I'm not exactly sure when giant movie monsters became quaint, corny, and disposable, but it seems a pretty safe bet that virtually every hardcore film fanatic has fond and formative memories of King Kong, Godzilla, and/or the amazing menagerie of the late Ray Harryhausen. Sometimes movies can touch our hearts, change our lives, and help us to become better people... but sometimes movies are all about the eye candy, and if we're usually fine with "check your brain at the door" cinematic spectacles during the summertime, then we should also be able to get behind a super-huge and gigantically entertaining piece of movie mayhem that delivers all the requisite goods and also, get this, displays a small but welcome sense of energy, humanity, and humor.
The big sci-fi action horror spectacular this weekend is one called Pacific Rim, and it's about nothing more than building-sized monsters who pour out of the ocean floor and the equally gigantic and super-high-tech suits of armor that mankind's last hope will use to battle the beasts. Some flicks have aliens, others have zombies, and Pacific Rim has Kaiju (aka "giant monsters") and Jaegers (aka "gigantic and super-high-tech suits of armor"). Even better, Pacific Rim has the humor, the weirdness, and the lovable charms of director Guillermo del Toro.
(Brief sidebar: I adore Guillermo del Toro's movies, even the ones that are a little sloppy and rough around the edges. Given the man's body of work I am firmly convinced that he is one of the most sincere and passionate filmmakers working today. Lucky for us he happens to love monster movies.)
Let's start from a different angle: Pacific Rim feels like a movie that began with the question, "How can we make something like Transformers, only without the migraines and the insultingly stupid screenplay?" And someone (perhaps Guillermo del Toro, perhaps screenwriter Travis Beacham) figured it out: put some human beings inside your giant "robot" and you're halfway to making an apocalyptic action-fest that has a little meat on its bones. So while it's true that practically all of the characters in Pacific Rim are broad caricatures or one-note archetypes, it's important to remember that we're dealing with a tongue-in-cheek genre stew that has characters with names like Herc Hansen, Miko Mori, and Hannibal Choi. The Pacific Rim heroes are as deep as they'd be in issue #1 of a new comic book, and frankly it's a little refreshing to have some basic heroes after dealing with so many emotional superheroes with daddy issues.
The plot and most of the dialogue is pure 1940s WWII boilerplate material -- fathers and sons; courage vs. control; self vs. sacrifice, etc -- but there's so much energy generated by Pacific Rim's disparate parts, the straightforward story arcs almost feel like a relief. Admirably efficient for such a massive movie, Pacific Rim only has one B-story to speak of, and it's actually a pretty amusing one in which a nerdy doctor (Charlie Day) and a sleazy crook (Ron Perlman) have to work together to help the "action" heroes. Of course most of the flick is dedicated to our fearless leader Stacker Pentecost (Idris Elba), central hunk Raleigh Becket (Charlie Hunnam), rookie Mako Mori (Rinko Kukichi), and a few sidekicks you'll grow to know and love over two hours.

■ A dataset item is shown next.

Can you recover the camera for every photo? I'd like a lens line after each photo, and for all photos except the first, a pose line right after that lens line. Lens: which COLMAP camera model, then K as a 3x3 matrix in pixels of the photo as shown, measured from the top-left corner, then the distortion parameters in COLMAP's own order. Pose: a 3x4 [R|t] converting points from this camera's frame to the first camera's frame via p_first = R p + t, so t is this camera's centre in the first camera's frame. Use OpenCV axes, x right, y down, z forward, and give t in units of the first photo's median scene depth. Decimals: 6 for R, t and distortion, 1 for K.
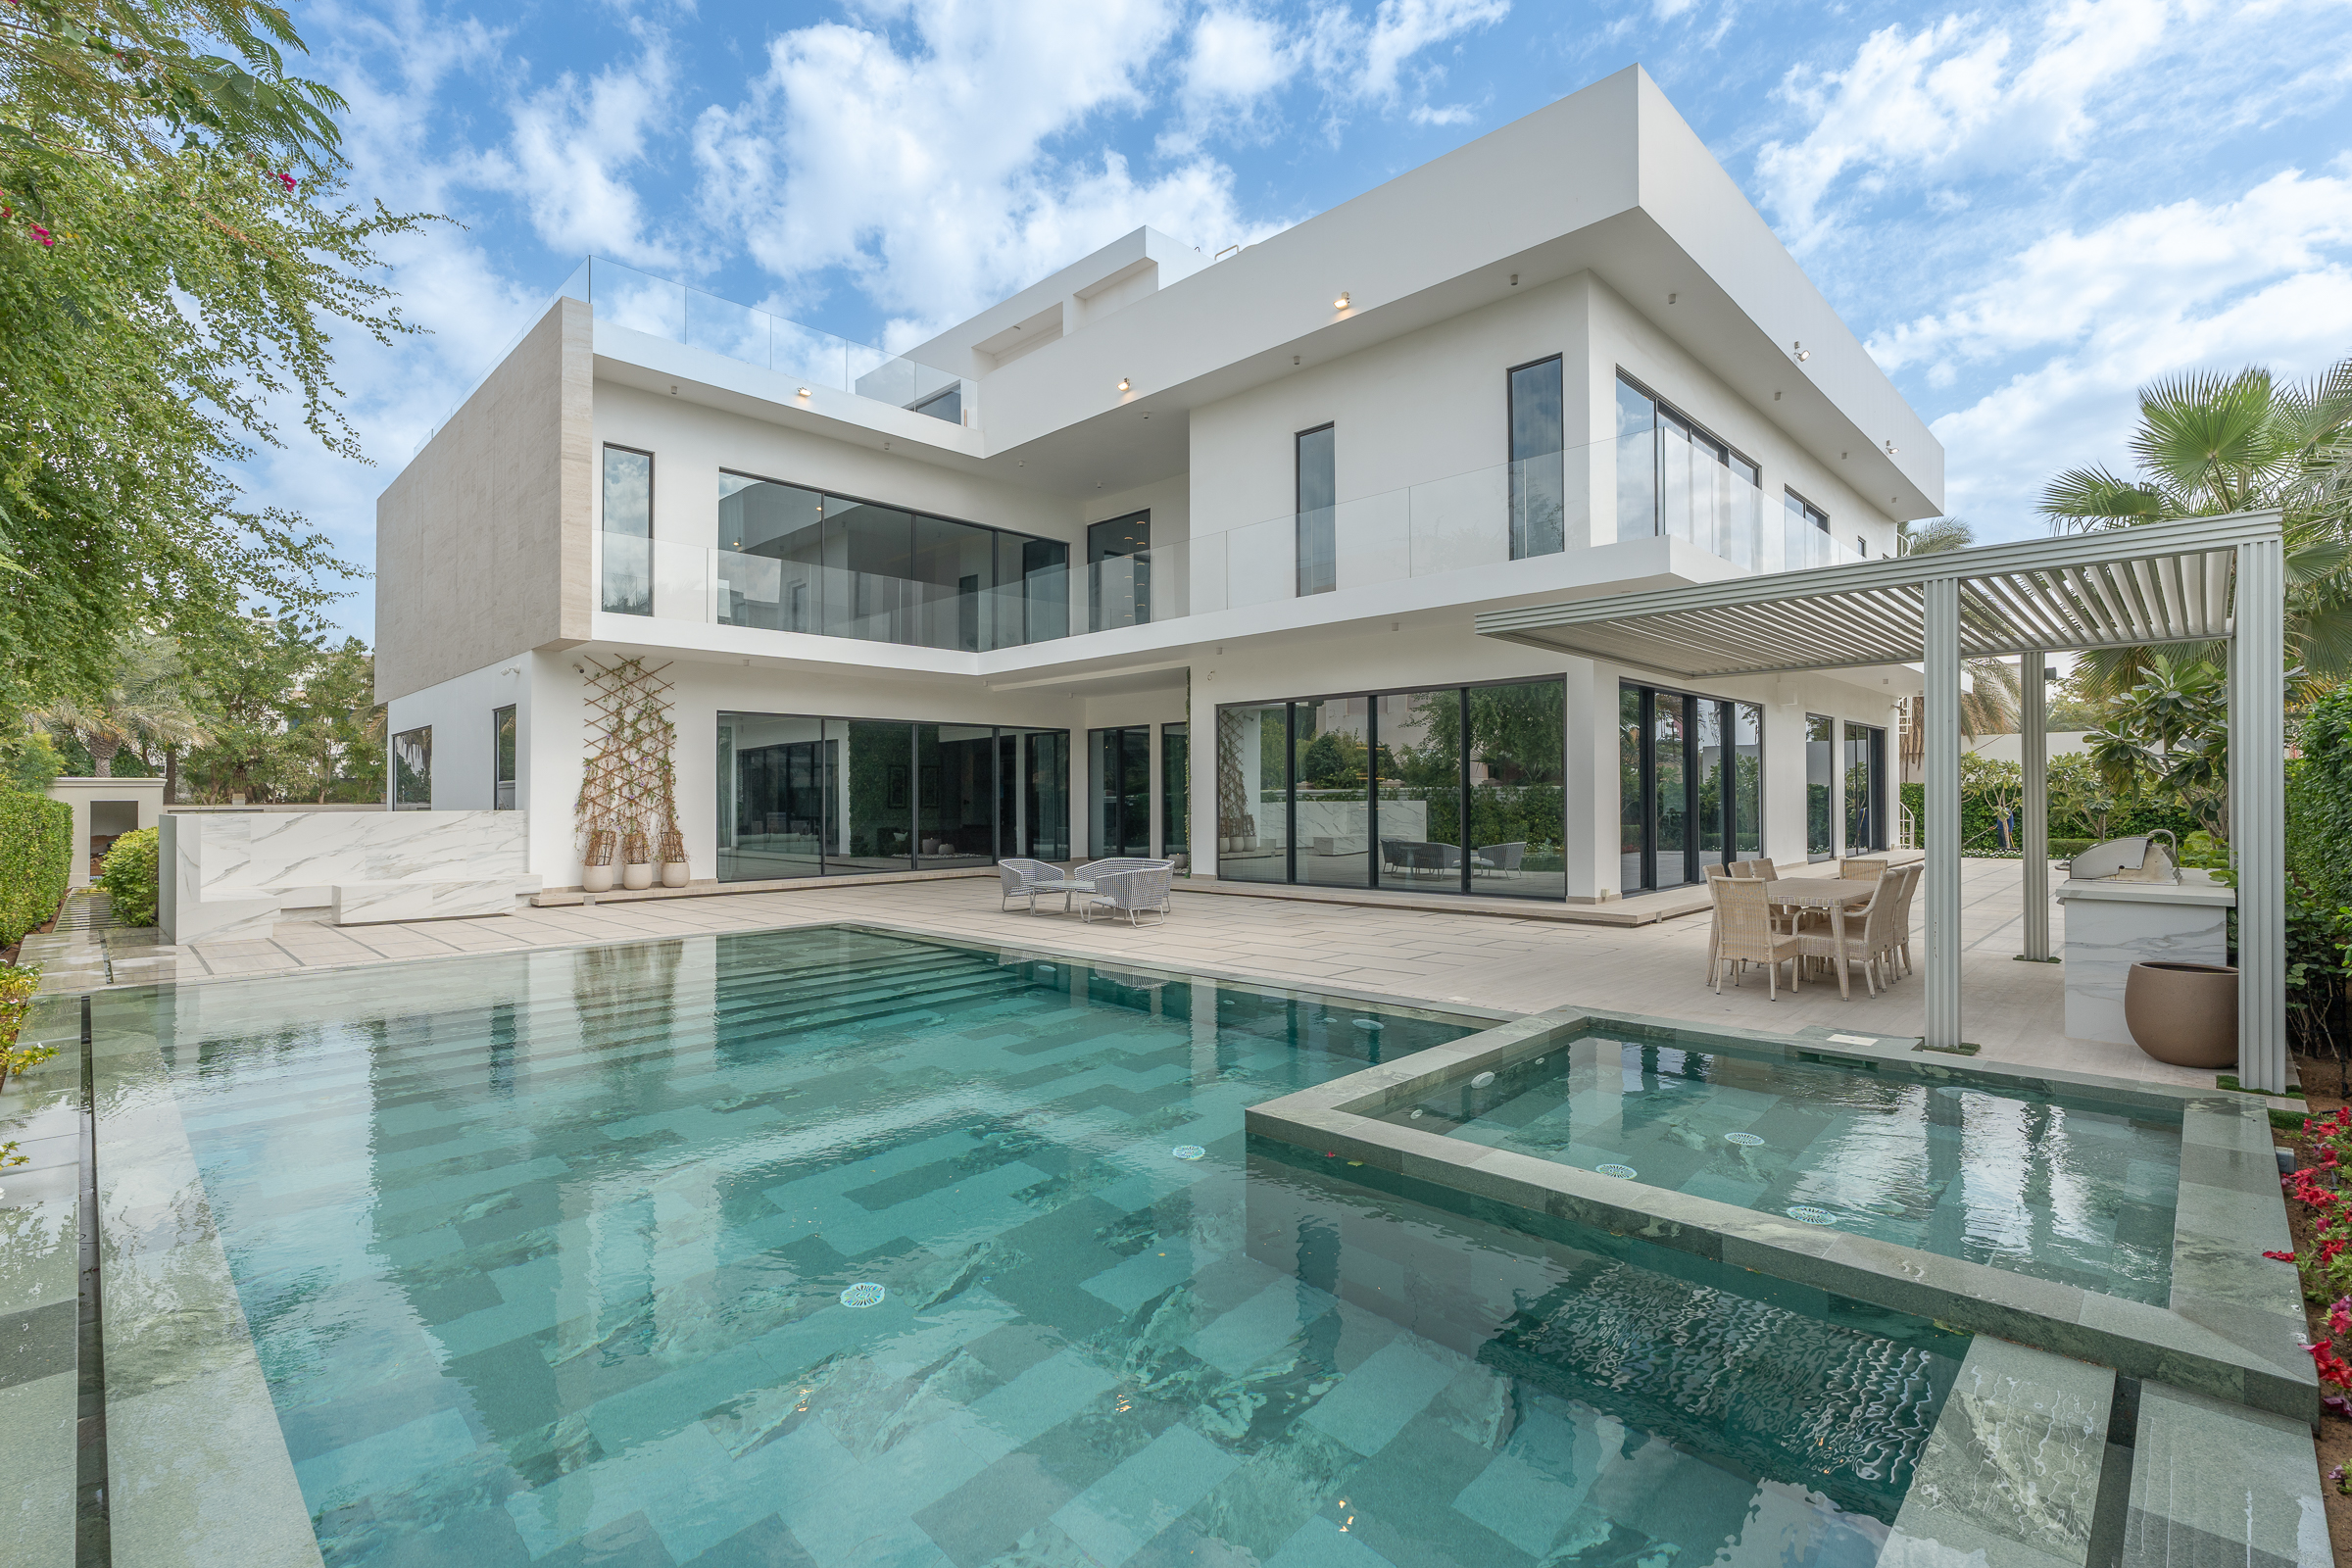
lens RADIAL K [[1079.1, 0, 1185.3], [0, 1079.1, 786.9], [0, 0, 1]] dist [-0.004278, 0.000931]
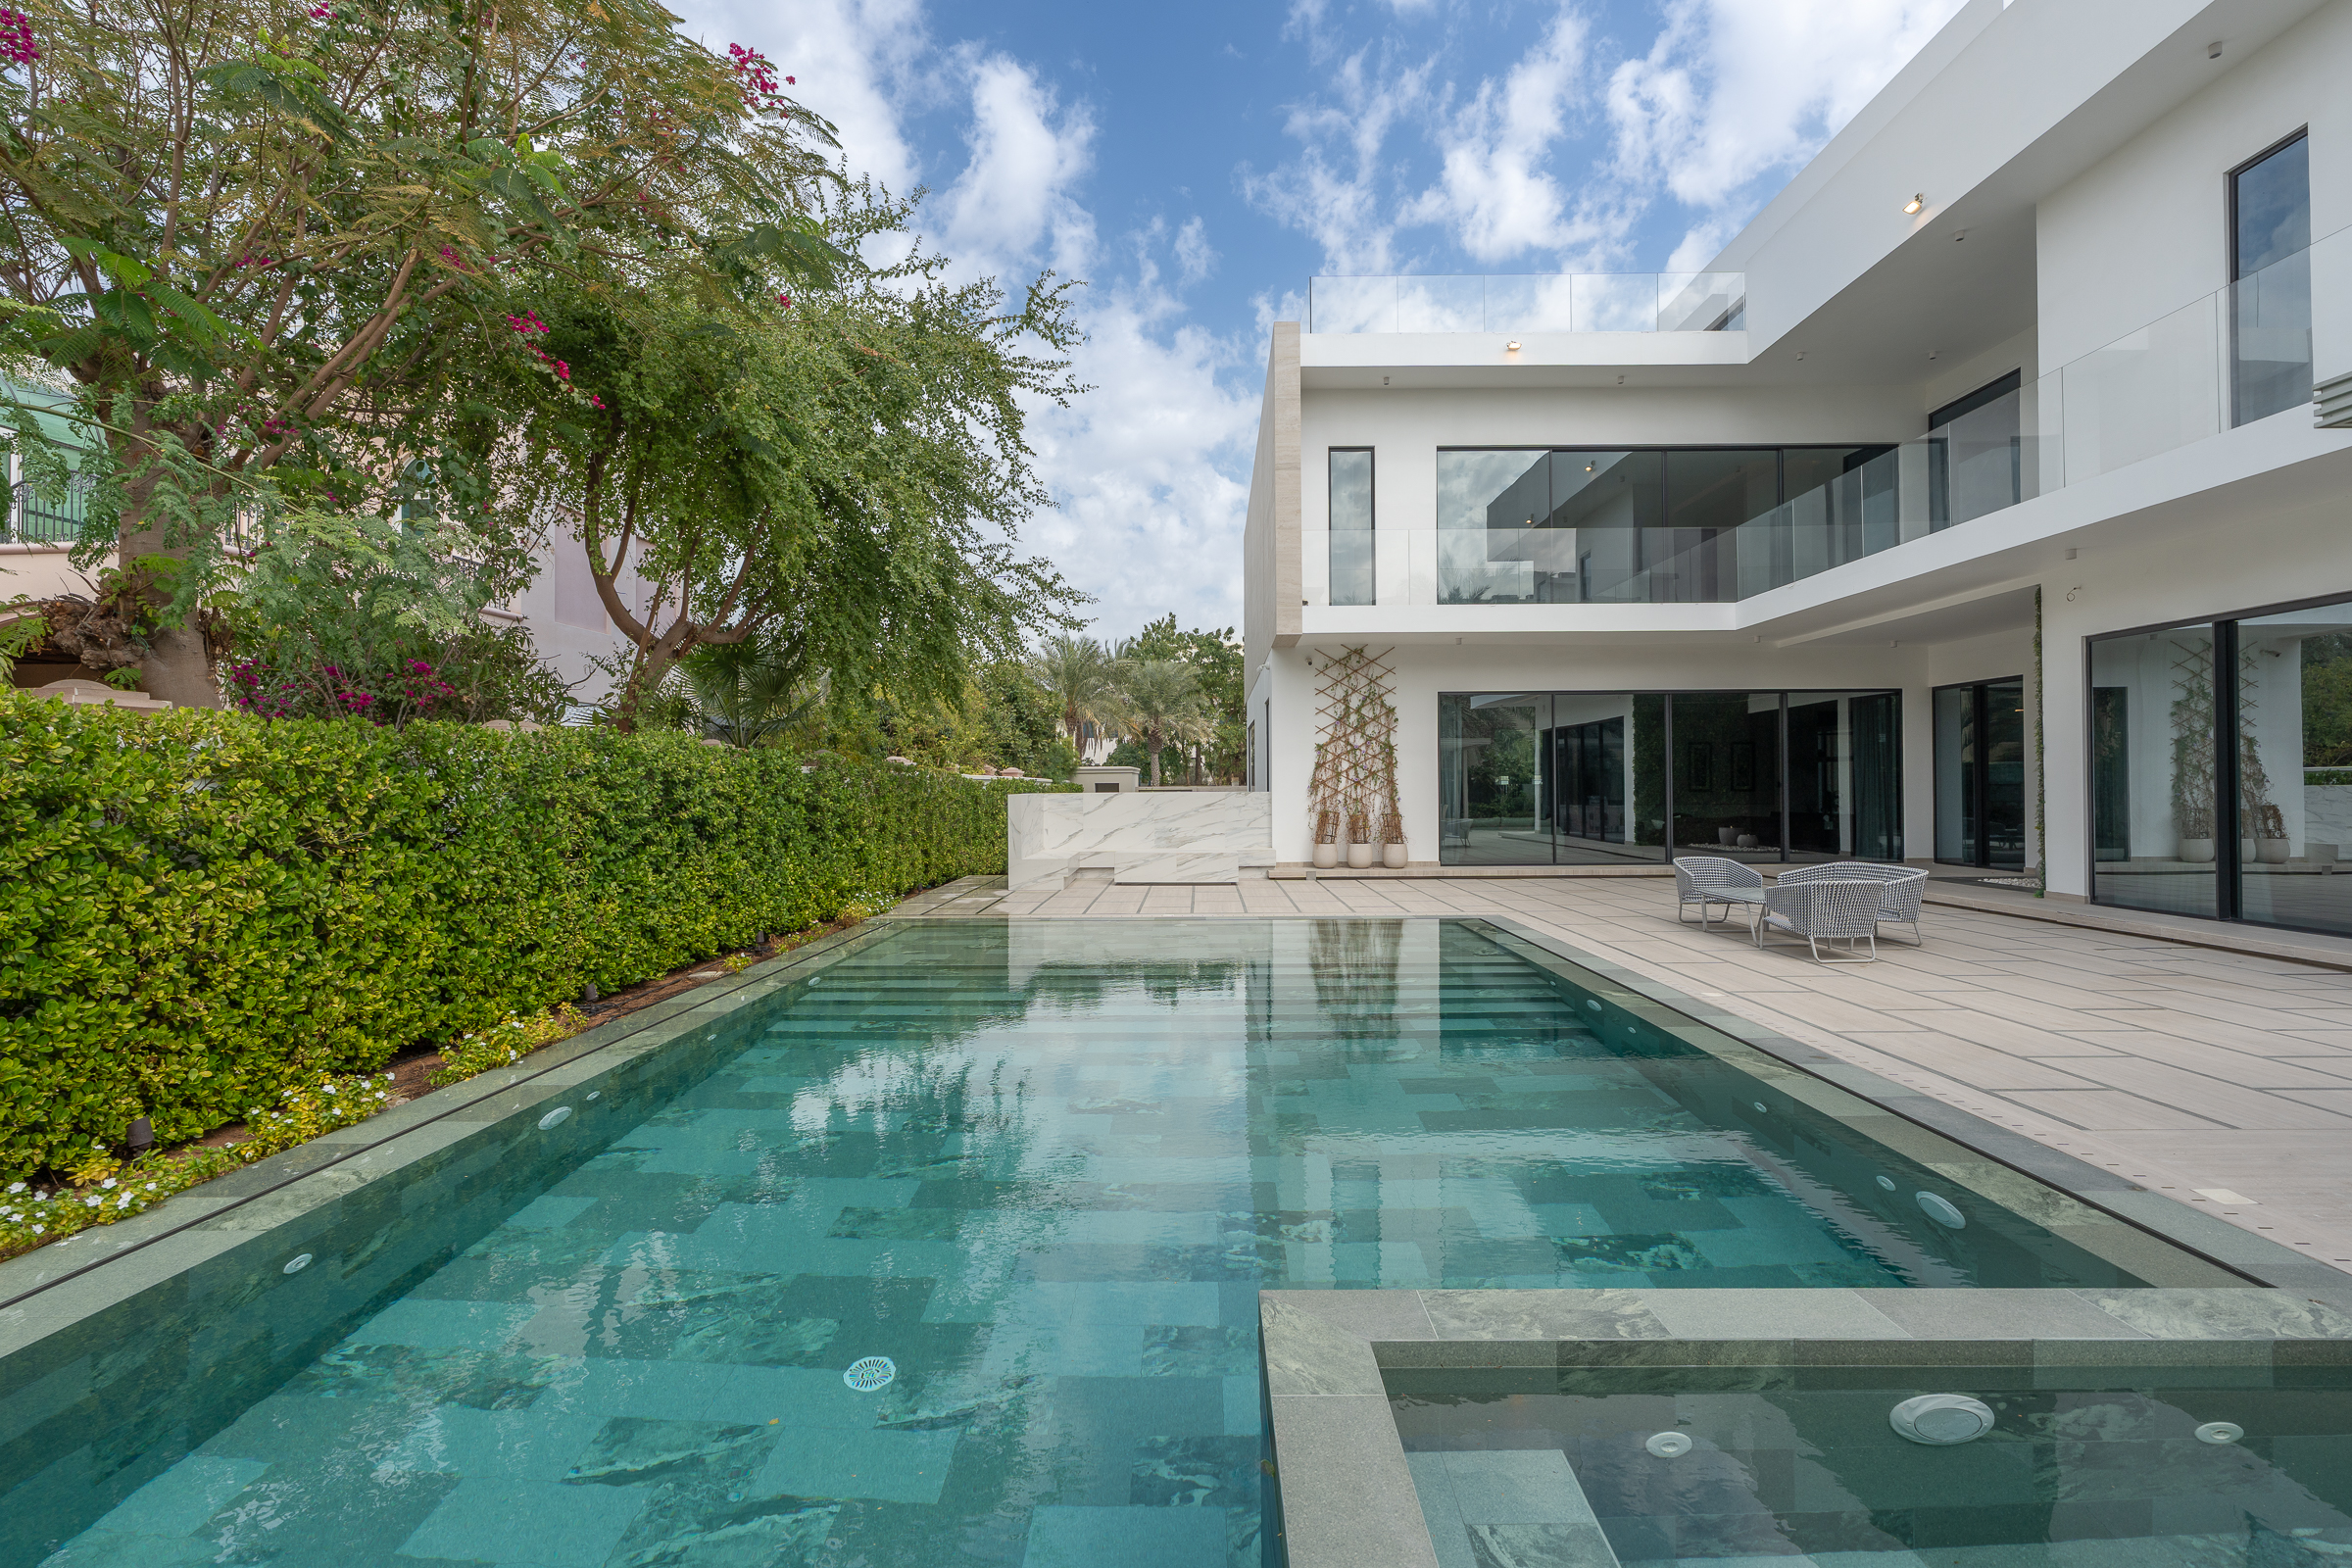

Forced to find a gripe about Pacific Rim, it'd have to be that some of the supporting characters are there for little more than "international" window dressing. I suspect there was some interesting Act II material left on the cutting room floor, truth be told. Some of the flick's most interesting background characters more or less vanish...
Beyond that there's really not much to complain about. Mr. del Toro approaches the material with an almost childlike enthusiasm, as if he simply cannot wait to show you what he learned from anime films and monster movies and science fiction stories. It's the passion for the "geeky" stuff that separates the great filmmakers from the good ones, and that's something you just can't fake. Joe Dante had it. The brilliant Steven Spielberg clearly has it, and so does Guillermo del Toro. That's not to say that Pacific Rim is a brilliant or flawless piece of entertainment, but it's an endlessly raucous and wonderfully entertaining piece of grade-A eye candy from one of the few filmmakers I trust implicitly.
In a nutshell, the movie delivers a ton of wild stuff you've never seen before, but it's nestled in a comfortable old story about heroes with firm jaws and noble intentions. Plus it's weird and a little gross. Also funny.
Pacific Rim was made for people who still remember seeing the wonderfully epic presence of King Kong or Godzilla for the first time and thought "Wow, movies are awesome!" This is what a Transformers movie might be like if anyone actually cared about the Transformers.